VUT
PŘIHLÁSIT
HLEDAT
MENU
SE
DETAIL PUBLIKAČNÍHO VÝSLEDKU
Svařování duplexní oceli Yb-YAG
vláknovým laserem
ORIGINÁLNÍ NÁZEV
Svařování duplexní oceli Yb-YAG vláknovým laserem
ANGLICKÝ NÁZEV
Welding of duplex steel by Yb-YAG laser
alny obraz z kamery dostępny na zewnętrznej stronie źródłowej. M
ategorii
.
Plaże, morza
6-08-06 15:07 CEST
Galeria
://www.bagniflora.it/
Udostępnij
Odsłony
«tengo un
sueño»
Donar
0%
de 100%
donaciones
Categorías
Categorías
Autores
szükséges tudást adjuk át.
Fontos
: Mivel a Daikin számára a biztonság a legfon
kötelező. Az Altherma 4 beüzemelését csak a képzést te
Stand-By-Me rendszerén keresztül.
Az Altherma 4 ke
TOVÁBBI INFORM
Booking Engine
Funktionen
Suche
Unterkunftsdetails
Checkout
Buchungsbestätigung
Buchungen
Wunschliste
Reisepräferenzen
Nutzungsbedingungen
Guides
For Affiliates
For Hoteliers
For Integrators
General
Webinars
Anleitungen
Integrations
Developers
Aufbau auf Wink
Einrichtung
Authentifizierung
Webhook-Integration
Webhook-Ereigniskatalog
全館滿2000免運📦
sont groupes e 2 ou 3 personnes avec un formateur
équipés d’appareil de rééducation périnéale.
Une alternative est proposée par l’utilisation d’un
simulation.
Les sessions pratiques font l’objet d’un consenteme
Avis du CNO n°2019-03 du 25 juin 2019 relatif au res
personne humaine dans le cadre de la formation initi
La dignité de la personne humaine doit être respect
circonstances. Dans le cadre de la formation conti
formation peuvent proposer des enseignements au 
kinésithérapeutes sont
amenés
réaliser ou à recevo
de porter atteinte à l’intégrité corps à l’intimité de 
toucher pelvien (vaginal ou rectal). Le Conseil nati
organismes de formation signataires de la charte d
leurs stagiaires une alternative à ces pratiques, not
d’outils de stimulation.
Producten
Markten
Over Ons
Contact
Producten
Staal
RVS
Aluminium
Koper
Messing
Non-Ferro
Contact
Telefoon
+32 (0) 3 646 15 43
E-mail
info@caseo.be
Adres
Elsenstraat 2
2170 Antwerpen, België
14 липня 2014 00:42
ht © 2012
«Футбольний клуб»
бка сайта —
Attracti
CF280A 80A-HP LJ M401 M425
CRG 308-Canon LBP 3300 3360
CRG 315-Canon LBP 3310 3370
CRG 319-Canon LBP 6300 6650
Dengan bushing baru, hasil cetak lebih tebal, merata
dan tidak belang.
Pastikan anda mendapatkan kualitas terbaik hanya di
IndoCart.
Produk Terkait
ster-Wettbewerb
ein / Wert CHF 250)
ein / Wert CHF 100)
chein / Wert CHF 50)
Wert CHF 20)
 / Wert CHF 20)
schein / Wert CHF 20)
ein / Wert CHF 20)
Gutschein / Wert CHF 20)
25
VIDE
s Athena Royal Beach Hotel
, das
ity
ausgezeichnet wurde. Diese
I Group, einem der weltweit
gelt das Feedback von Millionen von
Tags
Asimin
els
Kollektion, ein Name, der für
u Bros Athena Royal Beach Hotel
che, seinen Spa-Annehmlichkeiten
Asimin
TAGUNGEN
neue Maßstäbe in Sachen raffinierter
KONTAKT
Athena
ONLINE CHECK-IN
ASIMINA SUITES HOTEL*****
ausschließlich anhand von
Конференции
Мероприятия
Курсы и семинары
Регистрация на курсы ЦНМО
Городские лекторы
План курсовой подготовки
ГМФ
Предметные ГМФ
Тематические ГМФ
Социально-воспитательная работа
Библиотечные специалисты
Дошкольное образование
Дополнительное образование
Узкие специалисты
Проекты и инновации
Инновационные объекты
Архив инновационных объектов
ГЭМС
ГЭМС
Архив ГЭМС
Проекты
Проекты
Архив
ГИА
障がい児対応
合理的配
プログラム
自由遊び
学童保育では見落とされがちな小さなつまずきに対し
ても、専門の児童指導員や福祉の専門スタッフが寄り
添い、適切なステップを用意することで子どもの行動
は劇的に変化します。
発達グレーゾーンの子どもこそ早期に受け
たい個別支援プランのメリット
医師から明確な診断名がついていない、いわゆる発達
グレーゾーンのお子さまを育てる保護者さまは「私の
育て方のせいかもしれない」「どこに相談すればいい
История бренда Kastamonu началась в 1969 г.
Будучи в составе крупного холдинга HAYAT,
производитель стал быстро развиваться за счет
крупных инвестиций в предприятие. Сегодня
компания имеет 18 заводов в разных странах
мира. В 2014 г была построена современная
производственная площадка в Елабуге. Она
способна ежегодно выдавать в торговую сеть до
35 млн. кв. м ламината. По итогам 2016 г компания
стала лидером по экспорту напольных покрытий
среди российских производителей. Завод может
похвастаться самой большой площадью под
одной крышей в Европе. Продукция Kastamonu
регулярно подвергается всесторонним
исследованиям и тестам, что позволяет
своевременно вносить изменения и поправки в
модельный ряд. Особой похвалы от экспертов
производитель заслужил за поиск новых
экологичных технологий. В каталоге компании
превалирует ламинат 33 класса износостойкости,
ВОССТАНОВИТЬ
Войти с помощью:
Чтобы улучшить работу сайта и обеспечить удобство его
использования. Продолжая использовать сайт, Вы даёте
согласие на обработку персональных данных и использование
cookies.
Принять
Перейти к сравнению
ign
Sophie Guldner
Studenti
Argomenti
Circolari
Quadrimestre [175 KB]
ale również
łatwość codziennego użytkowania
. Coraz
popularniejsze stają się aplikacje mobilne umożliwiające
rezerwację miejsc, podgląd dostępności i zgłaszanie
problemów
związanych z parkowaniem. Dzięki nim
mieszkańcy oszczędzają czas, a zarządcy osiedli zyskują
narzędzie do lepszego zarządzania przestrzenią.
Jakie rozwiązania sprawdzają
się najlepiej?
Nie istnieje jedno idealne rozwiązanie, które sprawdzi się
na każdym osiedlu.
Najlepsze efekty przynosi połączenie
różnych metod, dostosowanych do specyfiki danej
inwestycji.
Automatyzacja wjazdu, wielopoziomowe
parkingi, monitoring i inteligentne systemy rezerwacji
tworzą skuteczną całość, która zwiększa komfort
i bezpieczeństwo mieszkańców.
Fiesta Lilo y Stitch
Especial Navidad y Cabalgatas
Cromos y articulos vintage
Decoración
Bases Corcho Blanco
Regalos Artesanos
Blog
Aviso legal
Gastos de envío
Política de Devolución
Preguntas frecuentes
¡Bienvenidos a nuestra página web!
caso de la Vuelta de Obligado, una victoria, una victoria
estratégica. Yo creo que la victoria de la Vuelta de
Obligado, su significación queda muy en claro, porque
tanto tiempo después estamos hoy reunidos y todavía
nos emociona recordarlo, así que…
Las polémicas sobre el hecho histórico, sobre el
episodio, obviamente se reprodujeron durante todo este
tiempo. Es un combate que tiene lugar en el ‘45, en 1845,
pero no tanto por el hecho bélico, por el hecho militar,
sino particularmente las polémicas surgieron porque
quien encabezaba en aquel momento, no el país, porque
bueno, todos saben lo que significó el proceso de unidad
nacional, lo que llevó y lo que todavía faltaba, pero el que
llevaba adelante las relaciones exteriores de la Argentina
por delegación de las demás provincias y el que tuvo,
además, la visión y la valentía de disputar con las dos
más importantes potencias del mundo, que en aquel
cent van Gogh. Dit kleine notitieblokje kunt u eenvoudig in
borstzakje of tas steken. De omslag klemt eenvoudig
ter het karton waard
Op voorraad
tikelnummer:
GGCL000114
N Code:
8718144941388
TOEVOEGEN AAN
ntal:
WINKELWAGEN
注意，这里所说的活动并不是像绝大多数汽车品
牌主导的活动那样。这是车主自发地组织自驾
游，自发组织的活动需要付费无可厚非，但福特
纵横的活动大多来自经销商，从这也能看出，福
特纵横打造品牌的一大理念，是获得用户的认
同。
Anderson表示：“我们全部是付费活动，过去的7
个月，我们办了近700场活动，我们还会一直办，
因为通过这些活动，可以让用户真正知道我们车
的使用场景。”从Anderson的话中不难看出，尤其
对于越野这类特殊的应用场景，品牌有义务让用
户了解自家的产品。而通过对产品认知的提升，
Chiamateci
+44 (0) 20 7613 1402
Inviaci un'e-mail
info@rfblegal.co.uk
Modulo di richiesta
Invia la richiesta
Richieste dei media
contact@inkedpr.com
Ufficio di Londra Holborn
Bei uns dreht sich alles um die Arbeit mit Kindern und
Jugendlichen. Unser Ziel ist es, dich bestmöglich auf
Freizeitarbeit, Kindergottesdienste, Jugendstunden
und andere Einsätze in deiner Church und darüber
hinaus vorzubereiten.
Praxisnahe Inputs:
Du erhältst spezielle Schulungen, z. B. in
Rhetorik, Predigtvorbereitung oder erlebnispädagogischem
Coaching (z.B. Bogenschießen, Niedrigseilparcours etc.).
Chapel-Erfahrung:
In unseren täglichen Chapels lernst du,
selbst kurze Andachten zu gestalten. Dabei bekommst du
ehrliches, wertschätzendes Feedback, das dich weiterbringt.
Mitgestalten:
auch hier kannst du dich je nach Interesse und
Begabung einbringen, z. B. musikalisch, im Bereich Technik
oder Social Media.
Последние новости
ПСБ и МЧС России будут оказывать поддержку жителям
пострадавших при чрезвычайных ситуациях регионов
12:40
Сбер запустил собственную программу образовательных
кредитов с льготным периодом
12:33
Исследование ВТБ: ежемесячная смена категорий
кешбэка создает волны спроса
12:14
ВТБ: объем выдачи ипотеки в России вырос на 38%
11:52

^^^^

** INSTRUCTION **
Rewrite the stretch of the entries from the start through the line containing "CRG 315-Canon LBP 3310 3370", putting "Online Events" wherever "Webinars" appears and leaving everything else unchanged.

** COMPLETED EXERCISE **
VUT
PŘIHLÁSIT
HLEDAT
MENU
SE
DETAIL PUBLIKAČNÍHO VÝSLEDKU
Svařování duplexní oceli Yb-YAG
vláknovým laserem
ORIGINÁLNÍ NÁZEV
Svařování duplexní oceli Yb-YAG vláknovým laserem
ANGLICKÝ NÁZEV
Welding of duplex steel by Yb-YAG laser
alny obraz z kamery dostępny na zewnętrznej stronie źródłowej. M
ategorii
.
Plaże, morza
6-08-06 15:07 CEST
Galeria
://www.bagniflora.it/
Udostępnij
Odsłony
«tengo un
sueño»
Donar
0%
de 100%
donaciones
Categorías
Categorías
Autores
szükséges tudást adjuk át.
Fontos
: Mivel a Daikin számára a biztonság a legfon
kötelező. Az Altherma 4 beüzemelését csak a képzést te
Stand-By-Me rendszerén keresztül.
Az Altherma 4 ke
TOVÁBBI INFORM
Booking Engine
Funktionen
Suche
Unterkunftsdetails
Checkout
Buchungsbestätigung
Buchungen
Wunschliste
Reisepräferenzen
Nutzungsbedingungen
Guides
For Affiliates
For Hoteliers
For Integrators
General
Online Events
Anleitungen
Integrations
Developers
Aufbau auf Wink
Einrichtung
Authentifizierung
Webhook-Integration
Webhook-Ereigniskatalog
全館滿2000免運📦
sont groupes e 2 ou 3 personnes avec un formateur
équipés d’appareil de rééducation périnéale.
Une alternative est proposée par l’utilisation d’un
simulation.
Les sessions pratiques font l’objet d’un consenteme
Avis du CNO n°2019-03 du 25 juin 2019 relatif au res
personne humaine dans le cadre de la formation initi
La dignité de la personne humaine doit être respect
circonstances. Dans le cadre de la formation conti
formation peuvent proposer des enseignements au 
kinésithérapeutes sont
amenés
réaliser ou à recevo
de porter atteinte à l’intégrité corps à l’intimité de 
toucher pelvien (vaginal ou rectal). Le Conseil nati
organismes de formation signataires de la charte d
leurs stagiaires une alternative à ces pratiques, not
d’outils de stimulation.
Producten
Markten
Over Ons
Contact
Producten
Staal
RVS
Aluminium
Koper
Messing
Non-Ferro
Contact
Telefoon
+32 (0) 3 646 15 43
E-mail
info@caseo.be
Adres
Elsenstraat 2
2170 Antwerpen, België
14 липня 2014 00:42
ht © 2012
«Футбольний клуб»
бка сайта —
Attracti
CF280A 80A-HP LJ M401 M425
CRG 308-Canon LBP 3300 3360
CRG 315-Canon LBP 3310 3370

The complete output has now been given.